Tarefa A:
Cite, do texto sobre os auto-retratos portugueses, o trecho que começa em "Assim sendo, pelo" e vai até "Nacional Grão Vasco.", inclusive.
Tarefa B:
Dê seguimento ao texto sobre os auto-retratos de artistas portugueses a partir da última frase apresentada.

Dia do Artista em Dez Auto-Retratos Portugueses

Em alguns países, o dia 24 de Agosto é assinalado como o Dia do Artista. Um dia que tem o intuito de celebrar todos os que se dedicam ao mundo das Artes, seja de que tipologia forem, e que dele fazem algo em constante movimento, tornando-o mais completo.
Assim sendo, pelo proximArte a data é aproveitada para mostrar dez auto-retratos de artistas portugueses, alguns deles que certamente conhecerão muito bem, não deixando de haver espaço para alguns não tão familiares.

1. Columbano Bordalo Pinheiro, Auto-retrato, óleo sobre madeira, 1884. Museu Nacional Grão Vasco, Viseu.

Fonte: Facebook Museu Nacional Grão Vasco.

O auto-retrato que vemos acima é o primeiro que Columbano Bordalo Pinheiro (1857-1929) alguma vez pintou, datando após da sua estadia em Paris. Esta obra, que está classificada como “Tesouro Nacional”, mostra o pintor ao centro e ligeiramente inclinado para o lado direito da tela. A sua cabeça assume uma génese quase caricatural e anuncia o Realismo que vai marcar a sua obra; nas suas mãos podemos ver a paleta com tintas espalhadas e um pincel. O artista está no primeiro plano da composição e atrás de si vemos variados bibelôs que constroem um fundo preenchido, e que não será assim tão característico nas futuras obras do pintor. Vemos deste modo o ambiente do seu atelier, onde viria a desenvolver um estilo único indicativo de um modernismo precoce. Ao centro, nas costas de Columbano, vemos um retrato talvez ainda inacabado que pousa num cavalete. Embora haja atenção ao detalhe, o colorido é pobre e o trabalho de pincel é um tanto ou quanto rude.

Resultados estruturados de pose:
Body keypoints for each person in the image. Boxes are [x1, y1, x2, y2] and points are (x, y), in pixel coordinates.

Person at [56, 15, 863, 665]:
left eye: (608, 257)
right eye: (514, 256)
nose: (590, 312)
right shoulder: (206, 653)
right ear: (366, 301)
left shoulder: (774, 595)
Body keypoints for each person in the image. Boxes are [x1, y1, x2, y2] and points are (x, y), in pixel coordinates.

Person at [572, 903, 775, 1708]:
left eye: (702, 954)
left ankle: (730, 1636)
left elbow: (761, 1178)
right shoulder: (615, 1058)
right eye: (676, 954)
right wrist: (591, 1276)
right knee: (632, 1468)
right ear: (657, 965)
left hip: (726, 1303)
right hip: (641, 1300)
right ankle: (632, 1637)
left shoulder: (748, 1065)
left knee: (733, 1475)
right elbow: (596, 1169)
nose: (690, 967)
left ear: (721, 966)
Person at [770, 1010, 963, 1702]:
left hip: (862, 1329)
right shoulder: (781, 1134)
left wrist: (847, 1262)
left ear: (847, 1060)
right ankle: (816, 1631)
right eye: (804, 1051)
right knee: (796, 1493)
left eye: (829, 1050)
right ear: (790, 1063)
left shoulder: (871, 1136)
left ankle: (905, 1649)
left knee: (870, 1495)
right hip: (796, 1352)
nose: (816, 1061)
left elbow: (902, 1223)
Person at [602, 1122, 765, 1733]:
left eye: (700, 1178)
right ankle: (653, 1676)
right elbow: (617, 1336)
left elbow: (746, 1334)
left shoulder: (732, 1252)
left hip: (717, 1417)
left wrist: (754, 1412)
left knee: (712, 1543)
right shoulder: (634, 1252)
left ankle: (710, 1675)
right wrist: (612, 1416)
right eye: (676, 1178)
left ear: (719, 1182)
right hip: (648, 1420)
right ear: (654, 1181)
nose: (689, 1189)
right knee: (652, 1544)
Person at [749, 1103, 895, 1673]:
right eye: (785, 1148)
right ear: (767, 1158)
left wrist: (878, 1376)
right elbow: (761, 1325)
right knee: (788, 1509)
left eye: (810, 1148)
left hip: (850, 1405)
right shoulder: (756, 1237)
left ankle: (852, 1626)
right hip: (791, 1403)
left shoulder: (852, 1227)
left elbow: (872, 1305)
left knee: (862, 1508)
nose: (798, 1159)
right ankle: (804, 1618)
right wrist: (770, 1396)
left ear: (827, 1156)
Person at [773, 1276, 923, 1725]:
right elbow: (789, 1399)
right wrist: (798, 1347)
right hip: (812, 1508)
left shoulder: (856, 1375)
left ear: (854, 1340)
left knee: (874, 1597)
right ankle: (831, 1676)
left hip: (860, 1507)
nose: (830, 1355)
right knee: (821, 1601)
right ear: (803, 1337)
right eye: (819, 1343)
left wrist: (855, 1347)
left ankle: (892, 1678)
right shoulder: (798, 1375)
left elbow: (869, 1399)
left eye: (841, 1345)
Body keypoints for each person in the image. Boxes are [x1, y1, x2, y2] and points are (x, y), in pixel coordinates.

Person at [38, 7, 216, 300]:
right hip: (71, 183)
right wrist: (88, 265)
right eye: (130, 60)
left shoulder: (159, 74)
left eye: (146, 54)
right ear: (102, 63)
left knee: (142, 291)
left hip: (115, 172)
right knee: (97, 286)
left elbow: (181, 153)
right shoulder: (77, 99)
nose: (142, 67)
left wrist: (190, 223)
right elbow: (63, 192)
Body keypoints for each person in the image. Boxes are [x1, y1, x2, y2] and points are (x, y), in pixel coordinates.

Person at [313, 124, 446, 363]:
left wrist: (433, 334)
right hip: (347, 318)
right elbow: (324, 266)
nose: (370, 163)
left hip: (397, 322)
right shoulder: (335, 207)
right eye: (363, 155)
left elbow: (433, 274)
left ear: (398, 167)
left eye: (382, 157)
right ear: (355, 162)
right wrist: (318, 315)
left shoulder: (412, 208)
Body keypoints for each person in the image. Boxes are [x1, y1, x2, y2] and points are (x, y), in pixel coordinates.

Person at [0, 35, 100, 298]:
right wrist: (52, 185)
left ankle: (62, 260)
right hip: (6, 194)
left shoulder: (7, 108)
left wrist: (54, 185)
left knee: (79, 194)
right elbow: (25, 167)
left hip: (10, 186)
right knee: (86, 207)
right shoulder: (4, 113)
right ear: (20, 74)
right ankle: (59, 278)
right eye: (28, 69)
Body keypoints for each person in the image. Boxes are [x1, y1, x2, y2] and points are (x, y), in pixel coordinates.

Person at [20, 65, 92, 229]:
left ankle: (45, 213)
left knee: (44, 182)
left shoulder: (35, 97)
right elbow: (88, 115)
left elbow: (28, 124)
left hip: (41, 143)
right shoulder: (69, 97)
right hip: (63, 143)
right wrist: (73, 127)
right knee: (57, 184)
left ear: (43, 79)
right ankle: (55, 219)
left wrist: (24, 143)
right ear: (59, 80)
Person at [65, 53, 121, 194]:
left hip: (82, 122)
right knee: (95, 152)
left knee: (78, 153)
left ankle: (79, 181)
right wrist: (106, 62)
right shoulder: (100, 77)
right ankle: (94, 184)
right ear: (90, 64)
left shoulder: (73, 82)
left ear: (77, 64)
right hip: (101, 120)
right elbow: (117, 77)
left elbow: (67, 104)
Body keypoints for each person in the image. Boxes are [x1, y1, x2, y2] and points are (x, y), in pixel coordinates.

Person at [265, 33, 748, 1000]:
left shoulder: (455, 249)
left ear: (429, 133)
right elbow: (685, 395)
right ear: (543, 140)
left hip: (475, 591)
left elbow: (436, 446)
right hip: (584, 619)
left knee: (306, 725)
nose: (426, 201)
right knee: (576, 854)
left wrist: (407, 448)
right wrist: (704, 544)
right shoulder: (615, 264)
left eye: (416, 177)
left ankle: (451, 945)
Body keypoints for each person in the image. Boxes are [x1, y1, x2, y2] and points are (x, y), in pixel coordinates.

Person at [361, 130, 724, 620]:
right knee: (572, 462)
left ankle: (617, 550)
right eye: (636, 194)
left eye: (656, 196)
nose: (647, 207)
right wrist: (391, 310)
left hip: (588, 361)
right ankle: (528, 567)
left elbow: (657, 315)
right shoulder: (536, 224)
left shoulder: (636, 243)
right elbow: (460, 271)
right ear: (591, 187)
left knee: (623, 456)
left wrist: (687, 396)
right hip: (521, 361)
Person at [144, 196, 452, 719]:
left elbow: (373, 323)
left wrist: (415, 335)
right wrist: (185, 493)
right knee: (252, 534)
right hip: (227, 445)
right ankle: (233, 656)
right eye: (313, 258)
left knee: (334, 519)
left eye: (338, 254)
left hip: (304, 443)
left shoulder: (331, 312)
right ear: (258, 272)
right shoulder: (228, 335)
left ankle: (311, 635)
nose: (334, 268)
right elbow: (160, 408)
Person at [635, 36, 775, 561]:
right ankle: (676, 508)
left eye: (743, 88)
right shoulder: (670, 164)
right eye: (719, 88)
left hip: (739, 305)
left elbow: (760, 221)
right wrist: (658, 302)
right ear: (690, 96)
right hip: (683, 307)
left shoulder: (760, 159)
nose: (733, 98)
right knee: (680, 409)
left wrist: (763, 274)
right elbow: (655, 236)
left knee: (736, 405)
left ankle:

Resultado A:
Assim sendo, pelo proximArte a data é aproveitada para mostrar dez auto-retratos de artistas portugueses, alguns deles que certamente conhecerão muito bem, não deixando de haver espaço para alguns não tão familiares.

1. Columbano Bordalo Pinheiro, Auto-retrato, óleo sobre madeira, 1884. Museu Nacional Grão Vasco, Viseu.

Fonte: Facebook Museu Nacional Grão Vasco.

Resultado B:
2. Aurélia de Souza, Auto-retrato, óleo sobre tela, 1900. Museu Nacional de Soares dos Reis, Porto.

Fonte: Google Arts&Culture.

Este é, com toda a certeza, um dos auto-retratos mais conhecidos da História da Arte Portuguesa.
A obra da pintora luso-chilena Aurélia de Souza (1866-1922) move-se sobretudo no Naturalismo, sendo possível ver alguns traços Impressionistas e Realistas. O que representa está assente no retrato e no auto-retrato (daí não poder ficar de fora deste artigo), mas também nas naturezas-mortas, flores e cenas do quotidiano. Tendo desenvolvido um estilo muito particular, trabalhou ainda a Fotografia, meio que utilizava como rascunho para estudar as poses e a luz que queria mostrar nos seus auto-retratos.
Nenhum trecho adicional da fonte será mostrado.